Przebywający za kratkami muzyk bardzo tęskni za swoim synem Allankiem. Była żona Edyta Górniak nie jest jednak gotowa na konfrontację. W jednym z wywiadów wyznała wręcz, że "cieszy się, iż do jej życia w końcu powrócił spokój".
- Stara się unikać stresów i skupić na zarabianiu pieniędzy na mieszkanie, życie i szkołę dla dziecka - tłumaczy jej znajoma tygodnikowi "Rewia". Dodaje, że 10-letni Allan codziennie pyta o ojca.
Na razie Górniak jedynie oswaja się z myślą, że syn będzie musiał przekroczyć próg więzienia i spotkać się z ojcem.
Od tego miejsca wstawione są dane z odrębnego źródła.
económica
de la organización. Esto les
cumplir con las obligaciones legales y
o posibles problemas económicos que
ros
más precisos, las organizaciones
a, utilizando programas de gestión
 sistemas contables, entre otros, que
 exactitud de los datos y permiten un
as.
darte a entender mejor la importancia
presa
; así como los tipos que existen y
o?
- Chłopiec bardzo tęskni za tatą. List, który Darek napisał do niego z aresztu, jest dla Allana największym skarbem. Kiedy chłopak widzi się z babcią Wiesią, zawsze pyta, co się stanie z tatą...
To właśnie matka muzyka ma dziś z nim stały kontakt. Ostatnio przekazała wnukowi, że tata go bardzo kocha i jeszcze wrócą czasy, kiedy razem będą odrabiać lekcje...
- Darek prosił też syna, żeby był silny, mądry i dobrze się uczył. Powiedział, że zrobi wszystko, żeby naprawić swoje błędy - słyszymy.